Key Features of AgentForge
AgentForge introduces a novel approach to software engineering by implementing several key features:
- Execution-Grounded Verification: Unlike existing systems, AgentForge mandates that all code changes must pass through a sandboxed execution environment before they can be integrated, ensuring higher reliability.
- Multi-Agent Coordination: The framework comprises multiple specialized agents—Planner, Coder, Tester, Debugger, and Critic—that work collaboratively through shared memory, enhancing the overall efficiency of the software development process.
- Iterative Decision Process: By formalizing software engineering as an iterative decision-making process over repository states, AgentForge leverages execution feedback to provide a more robust supervision signal compared to traditional next-token prediction methods.
Performance and Results
In rigorous testing, AgentForge demonstrated a remarkable 40.0% resolution rate on the SWE-BENCH Lite benchmark. This impressive result positions it significantly ahead of single-agent baselines, which fell short by 26 to 28 percentage points.

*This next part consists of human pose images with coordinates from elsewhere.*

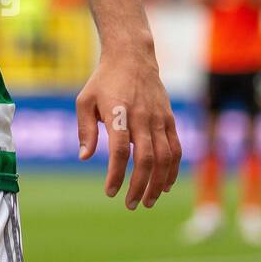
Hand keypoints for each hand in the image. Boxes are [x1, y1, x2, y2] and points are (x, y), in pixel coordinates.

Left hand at [76, 47, 180, 208]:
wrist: (132, 57)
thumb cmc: (104, 81)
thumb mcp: (84, 100)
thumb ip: (85, 129)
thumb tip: (84, 157)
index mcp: (118, 112)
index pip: (120, 150)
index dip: (116, 174)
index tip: (110, 191)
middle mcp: (142, 117)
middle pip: (145, 158)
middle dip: (139, 186)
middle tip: (131, 204)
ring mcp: (159, 119)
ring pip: (165, 158)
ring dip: (158, 183)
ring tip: (148, 201)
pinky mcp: (170, 119)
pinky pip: (176, 150)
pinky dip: (173, 170)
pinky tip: (164, 185)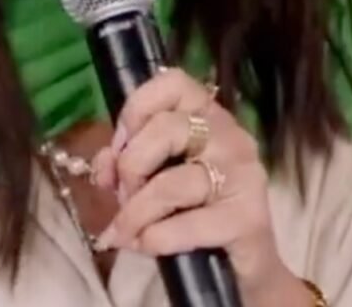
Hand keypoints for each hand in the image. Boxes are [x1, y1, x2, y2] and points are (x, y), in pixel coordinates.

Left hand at [90, 70, 302, 301]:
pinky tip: (147, 246)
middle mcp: (231, 136)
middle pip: (167, 128)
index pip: (173, 82)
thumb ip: (126, 162)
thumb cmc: (194, 215)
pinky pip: (185, 224)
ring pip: (172, 183)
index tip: (121, 145)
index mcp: (208, 116)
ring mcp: (243, 175)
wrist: (241, 268)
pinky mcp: (247, 218)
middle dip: (131, 166)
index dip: (137, 109)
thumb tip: (103, 166)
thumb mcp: (154, 180)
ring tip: (127, 232)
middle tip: (123, 195)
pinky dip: (155, 239)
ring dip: (136, 213)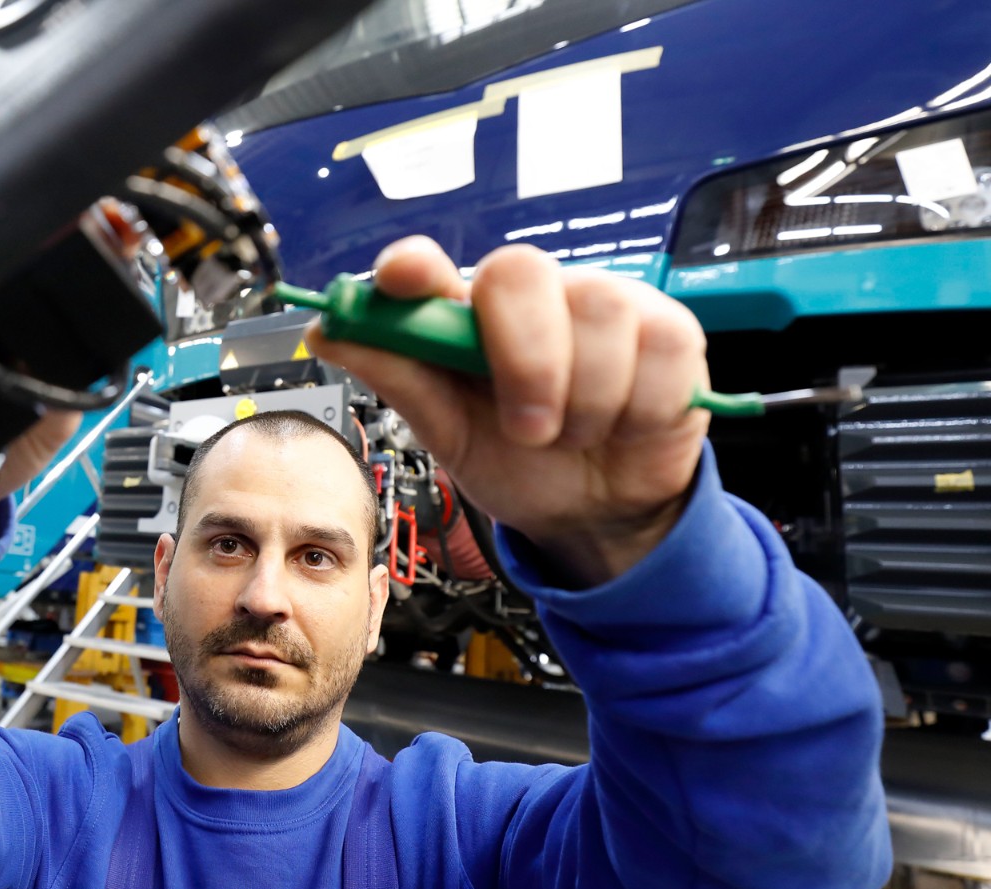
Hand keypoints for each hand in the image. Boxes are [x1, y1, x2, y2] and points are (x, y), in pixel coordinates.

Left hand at [308, 236, 709, 586]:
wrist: (595, 511)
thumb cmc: (519, 461)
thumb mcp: (449, 434)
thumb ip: (399, 377)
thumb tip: (327, 331)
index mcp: (467, 316)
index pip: (431, 268)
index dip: (412, 268)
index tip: (404, 280)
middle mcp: (535, 296)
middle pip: (521, 272)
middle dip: (525, 361)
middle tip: (528, 428)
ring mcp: (607, 305)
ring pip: (600, 317)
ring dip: (586, 405)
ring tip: (576, 436)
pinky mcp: (671, 332)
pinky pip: (660, 353)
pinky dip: (637, 411)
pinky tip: (626, 425)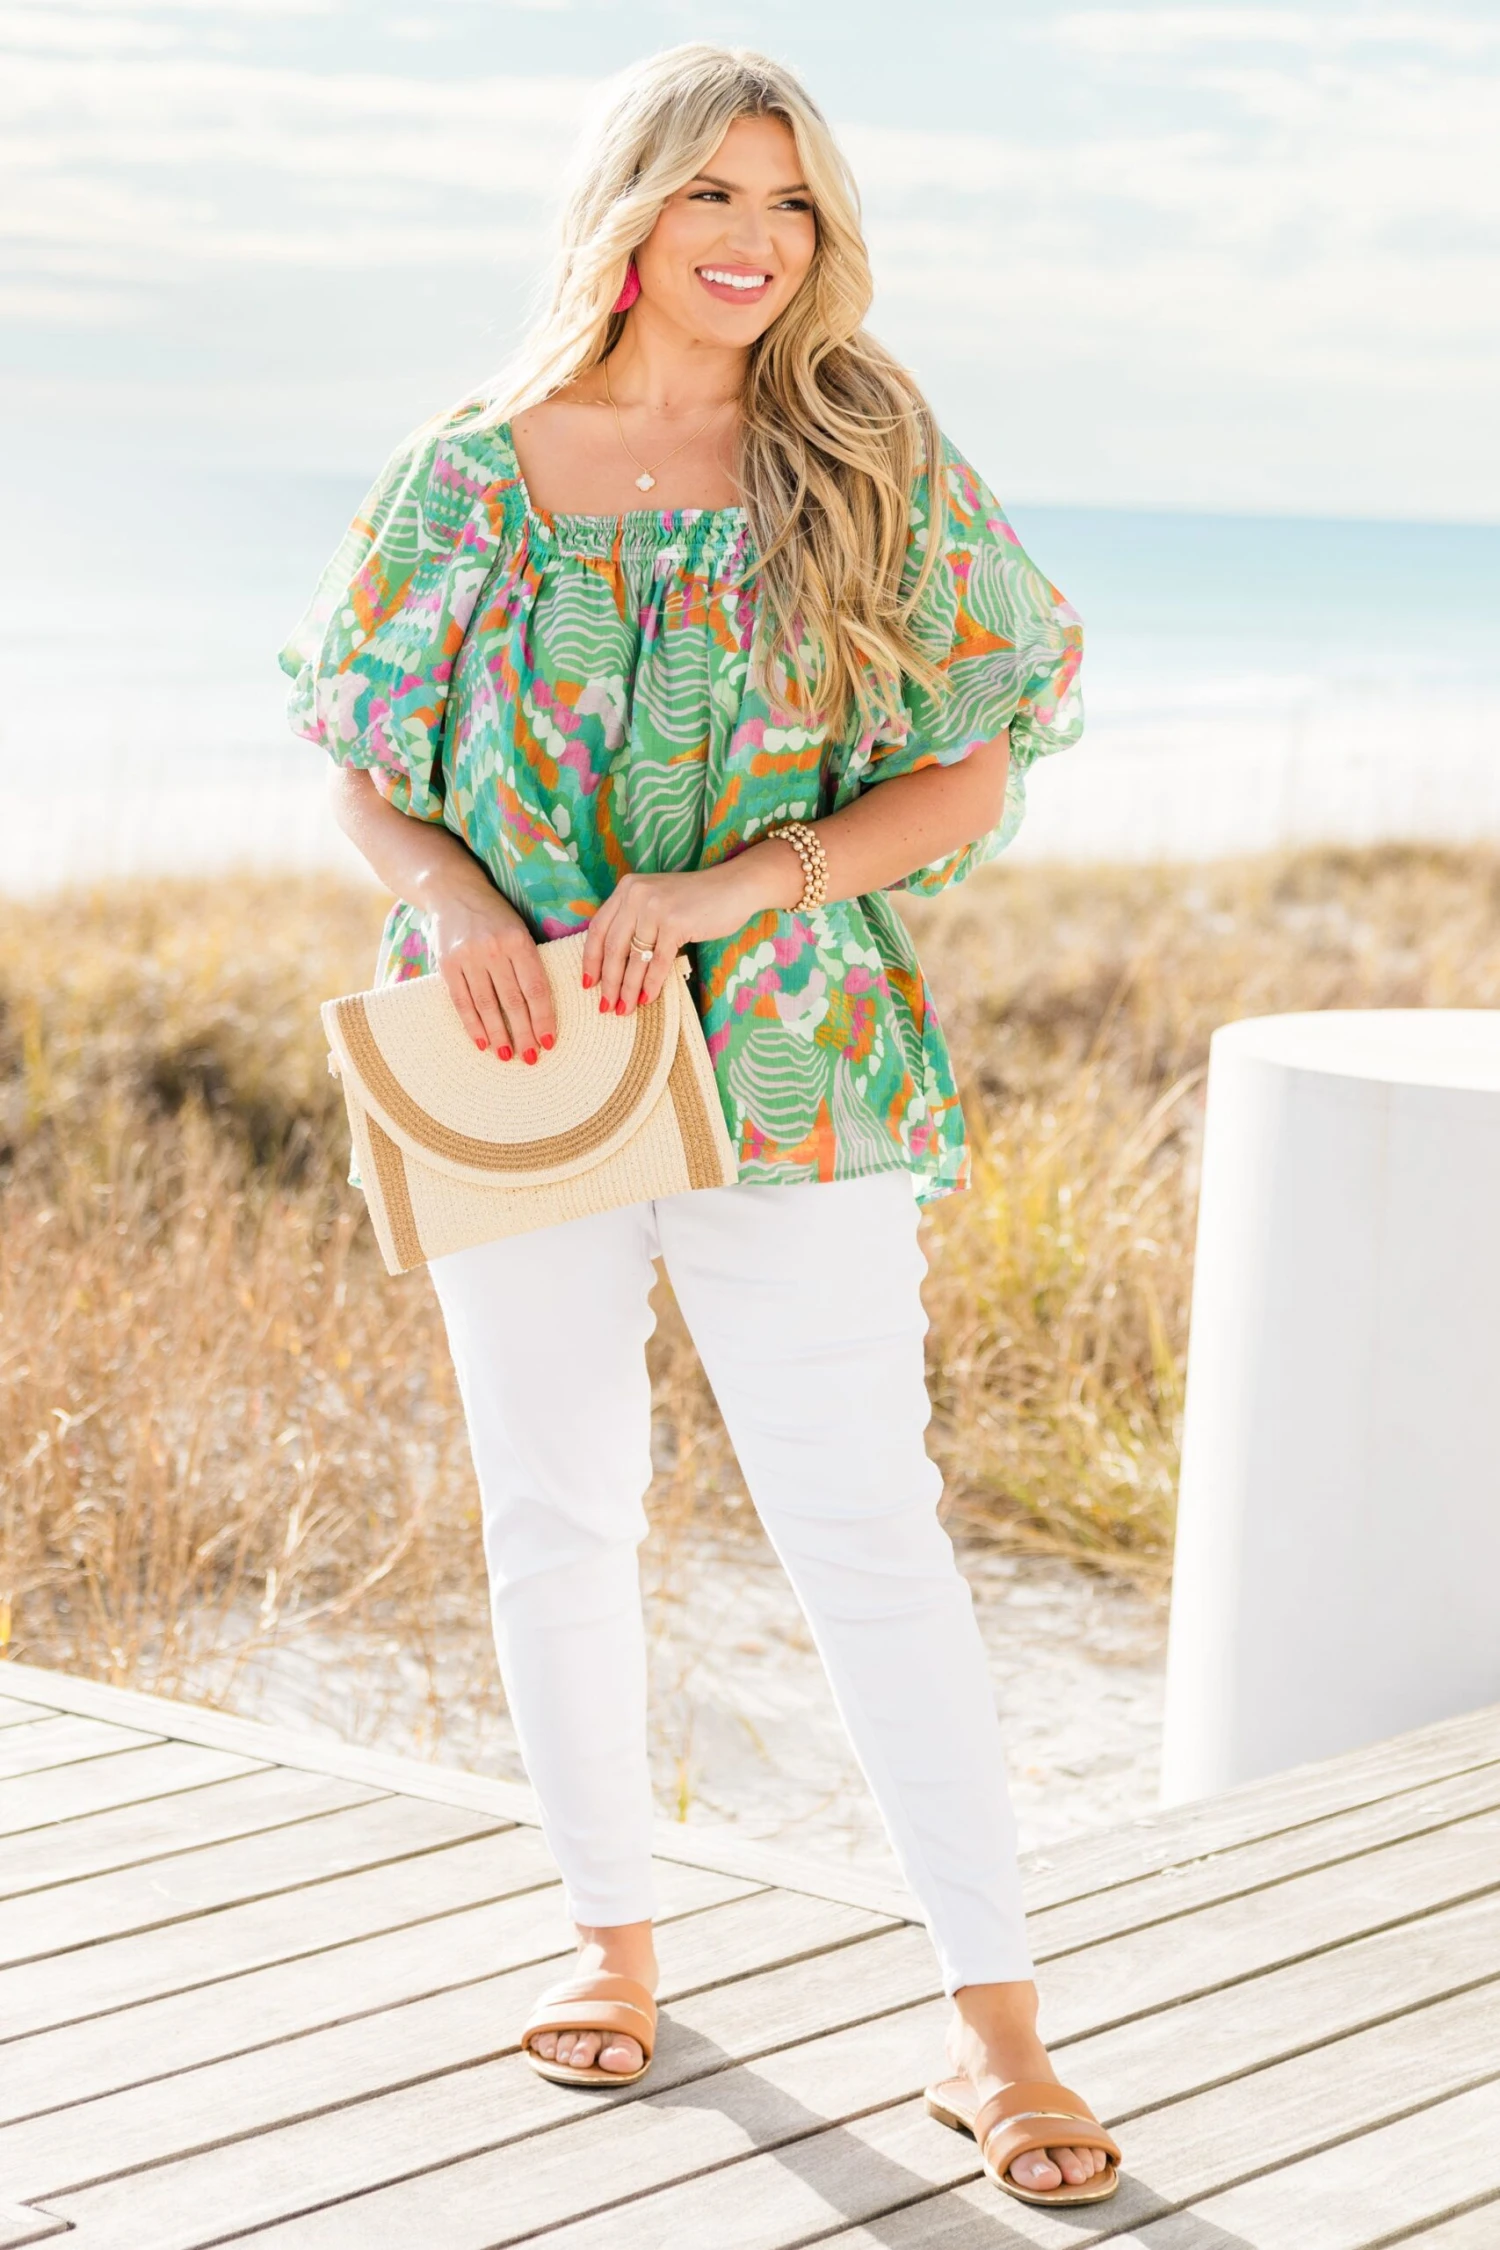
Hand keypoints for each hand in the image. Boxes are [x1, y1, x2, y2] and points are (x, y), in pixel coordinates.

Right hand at [423, 881, 554, 1063]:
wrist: (452, 891)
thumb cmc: (494, 916)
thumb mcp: (518, 929)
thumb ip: (528, 962)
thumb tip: (542, 1007)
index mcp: (519, 940)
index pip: (535, 988)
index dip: (544, 1018)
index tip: (549, 1042)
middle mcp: (494, 949)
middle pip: (513, 1001)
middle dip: (524, 1033)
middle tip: (532, 1058)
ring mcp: (468, 957)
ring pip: (487, 1005)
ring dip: (498, 1035)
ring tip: (508, 1056)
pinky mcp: (447, 964)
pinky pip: (461, 1001)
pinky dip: (472, 1025)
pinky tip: (482, 1043)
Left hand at [583, 849, 800, 1013]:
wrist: (734, 888)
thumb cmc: (696, 901)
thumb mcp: (657, 902)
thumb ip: (635, 921)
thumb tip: (614, 965)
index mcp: (627, 888)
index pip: (598, 928)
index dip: (591, 959)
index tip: (588, 983)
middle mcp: (636, 895)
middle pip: (612, 947)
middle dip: (607, 981)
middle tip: (605, 1006)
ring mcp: (655, 908)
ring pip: (633, 957)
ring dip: (627, 988)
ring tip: (624, 1009)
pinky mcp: (675, 923)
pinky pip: (657, 961)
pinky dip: (651, 984)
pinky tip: (647, 998)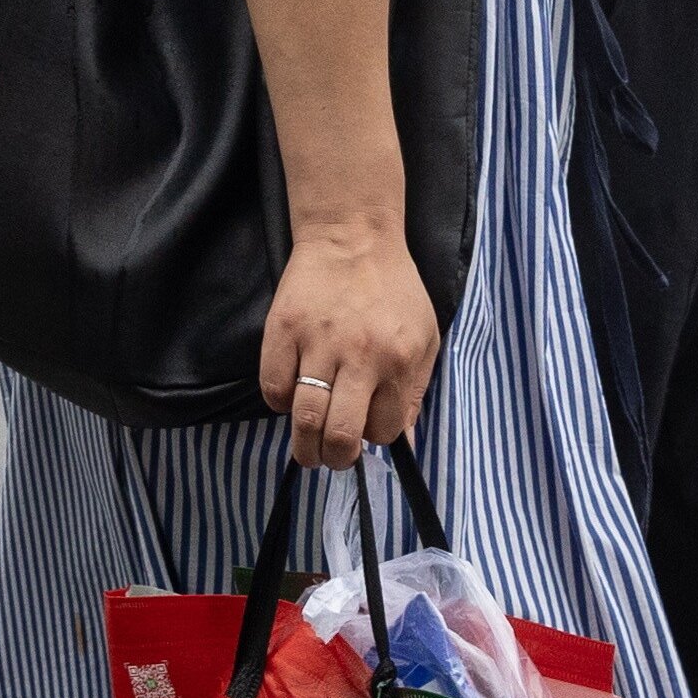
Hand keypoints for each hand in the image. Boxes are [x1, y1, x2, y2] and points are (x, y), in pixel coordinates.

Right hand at [262, 219, 436, 469]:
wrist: (353, 237)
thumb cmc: (394, 291)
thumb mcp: (424, 339)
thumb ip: (414, 393)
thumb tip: (405, 444)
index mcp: (397, 360)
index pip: (383, 430)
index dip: (373, 438)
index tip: (366, 427)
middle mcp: (358, 356)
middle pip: (340, 436)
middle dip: (335, 459)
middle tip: (330, 458)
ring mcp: (317, 343)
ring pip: (304, 418)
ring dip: (303, 445)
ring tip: (306, 447)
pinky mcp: (282, 330)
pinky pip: (272, 387)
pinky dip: (278, 402)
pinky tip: (291, 394)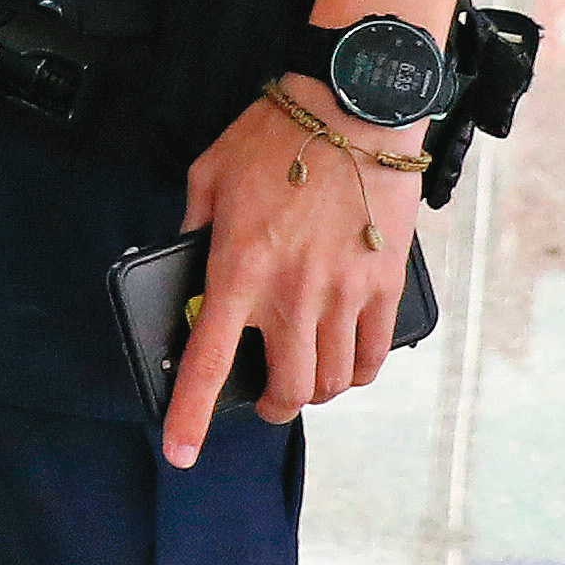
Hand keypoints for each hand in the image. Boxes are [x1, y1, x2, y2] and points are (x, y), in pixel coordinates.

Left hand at [165, 82, 420, 467]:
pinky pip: (373, 354)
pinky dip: (357, 371)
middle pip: (288, 390)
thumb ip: (193, 228)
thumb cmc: (274, 138)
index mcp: (237, 271)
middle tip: (263, 398)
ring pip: (332, 381)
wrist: (350, 111)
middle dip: (271, 407)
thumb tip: (187, 258)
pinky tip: (345, 360)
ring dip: (315, 391)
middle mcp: (292, 294)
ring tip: (304, 377)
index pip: (210, 362)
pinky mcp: (384, 285)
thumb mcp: (207, 178)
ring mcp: (343, 294)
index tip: (180, 453)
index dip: (192, 416)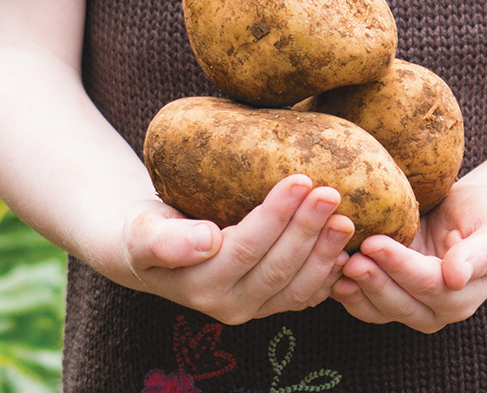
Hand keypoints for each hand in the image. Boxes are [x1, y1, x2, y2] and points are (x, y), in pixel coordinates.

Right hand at [123, 175, 353, 323]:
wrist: (147, 250)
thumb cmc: (144, 228)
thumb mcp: (141, 230)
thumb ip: (165, 240)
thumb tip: (206, 241)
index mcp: (200, 284)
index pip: (247, 247)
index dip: (277, 215)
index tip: (301, 179)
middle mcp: (228, 305)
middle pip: (278, 267)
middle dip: (309, 229)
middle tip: (332, 191)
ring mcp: (251, 308)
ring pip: (297, 287)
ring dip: (325, 253)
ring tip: (345, 218)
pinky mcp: (268, 303)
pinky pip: (304, 295)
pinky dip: (328, 275)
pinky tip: (345, 249)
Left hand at [330, 182, 486, 331]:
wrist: (474, 215)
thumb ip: (479, 254)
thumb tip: (457, 277)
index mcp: (461, 295)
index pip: (426, 284)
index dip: (398, 266)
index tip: (374, 242)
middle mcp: (435, 309)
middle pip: (398, 302)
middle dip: (372, 280)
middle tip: (347, 257)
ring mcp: (410, 304)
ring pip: (377, 308)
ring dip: (354, 288)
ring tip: (331, 261)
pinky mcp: (390, 291)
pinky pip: (365, 300)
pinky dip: (347, 287)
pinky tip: (328, 266)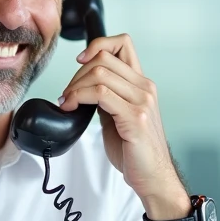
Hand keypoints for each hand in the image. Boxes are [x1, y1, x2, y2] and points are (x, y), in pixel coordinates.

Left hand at [58, 34, 186, 217]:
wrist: (152, 176)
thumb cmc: (134, 150)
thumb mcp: (118, 115)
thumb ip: (107, 97)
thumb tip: (83, 86)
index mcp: (141, 84)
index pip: (123, 43)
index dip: (98, 44)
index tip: (80, 60)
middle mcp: (145, 88)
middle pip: (103, 58)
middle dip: (77, 74)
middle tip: (67, 94)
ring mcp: (142, 101)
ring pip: (99, 73)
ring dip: (74, 86)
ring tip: (67, 102)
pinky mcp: (135, 117)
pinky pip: (100, 94)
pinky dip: (79, 97)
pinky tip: (71, 108)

The success of AgentForge underscores the importance of execution feedback and role decomposition, both of which were shown to independently contribute to its superior performance.
Open Source Initiative
In a bid to foster collaboration and further innovation, the AgentForge framework is available as an open-source project. Developers and researchers can access the framework on GitHub at https://github.com/raja21068/AutoCodeAI. This initiative not only encourages the community to build upon the existing framework but also promotes the sharing of best practices in autonomous software engineering.
Conclusion
AgentForge represents a significant advancement in the realm of autonomous software engineering, integrating execution-grounded verification as a core principle. By harnessing the power of multi-agent systems and iterative decision-making, it sets a new standard for code reliability and efficiency. As the software development landscape continues to evolve, frameworks like AgentForge will be crucial in shaping the future of coding practices.